Finding Lyapunov function to show origin is stable

Question

Consider the system \begin{cases} \dot{x}=-2y+yz \\ \dot{y}=x-xz \\ \dot{z}=xy \end{cases} I need to find a Lyapunov function of the form $V(x,y,z)=ax^2+bx^2+cz^2$ to show that the origin $(0,0,0)$ is Lyapunov stable.
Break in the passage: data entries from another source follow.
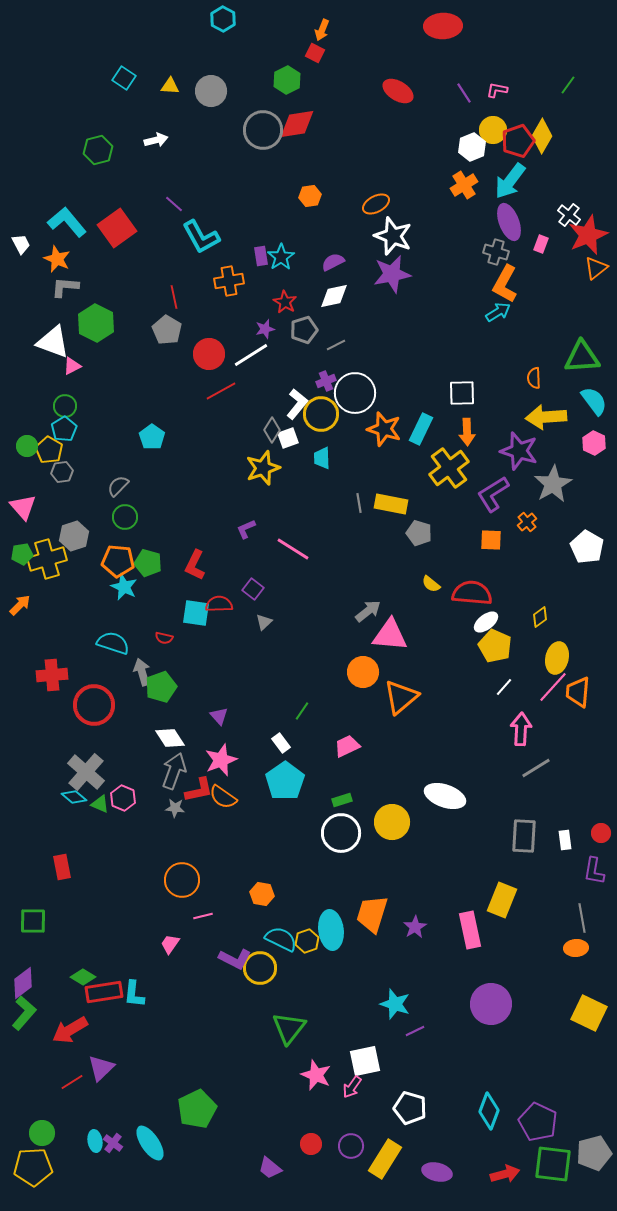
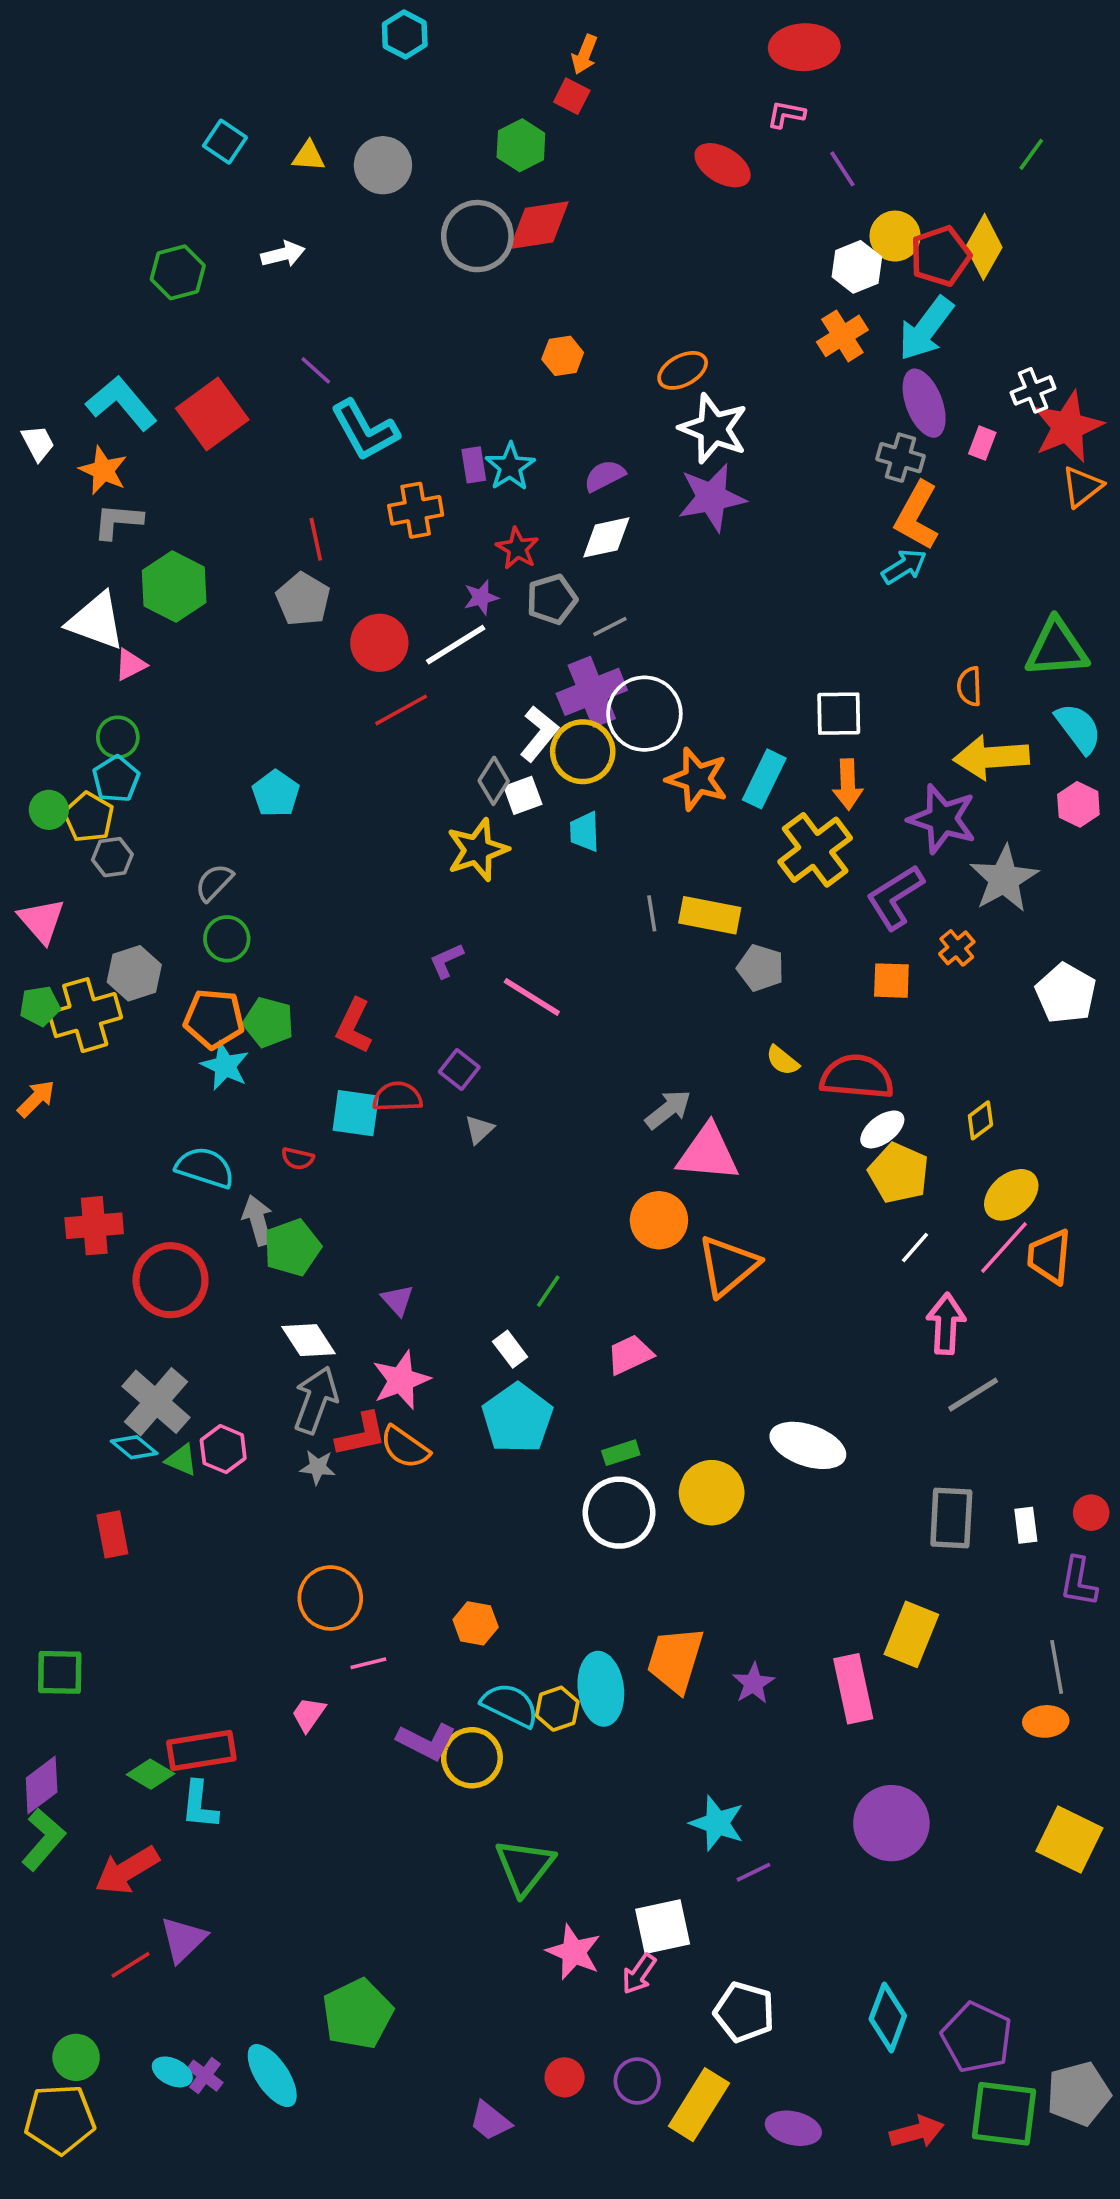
pink L-shape: (497, 90) -> (786, 114), moved
white cross: (569, 215) -> (1033, 390), turned 30
purple cross: (326, 381) -> (592, 692), size x1.8
yellow ellipse: (557, 658) -> (1011, 1195), turned 36
red rectangle: (62, 867) -> (112, 1534), moved
red rectangle: (104, 992) -> (201, 1751), moved
cyan L-shape: (134, 994) -> (200, 1805), moved
cyan ellipse: (95, 1141) -> (172, 2072), turned -55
How do I choose the constants $a,b,c$?
I need $V(0,0,0)=0$, which is true and $V(x,y,z)>0$ is any neighbourhood of the origin, which is true as long as $a,b,c>0$.
Then $\dot{V}(x,y,z)=2ax\dot{x}+2by\dot{y}+2cz\dot{z}=-4axy+2axyz+2bxy-2bxyz+2cxyz$.
I can take $b=c$ to get $\dot{V}(x,y,z)=-4axy+2axyz+2bxy$.
What should I do next?

Answer 1

Instead of imposing $b=c$ just collect the similar terms in the expression $\nabla V\cdot X$ you have just computed so that you just need to solve the non-singular linear system: \begin{cases} -4a+2b=0 \\ 2a-2b+2c=0. \end{cases} At this point you will get infinitely many Lyapunov functions indexed by $a\in\mathbb{R}$ for instance and you can conclude.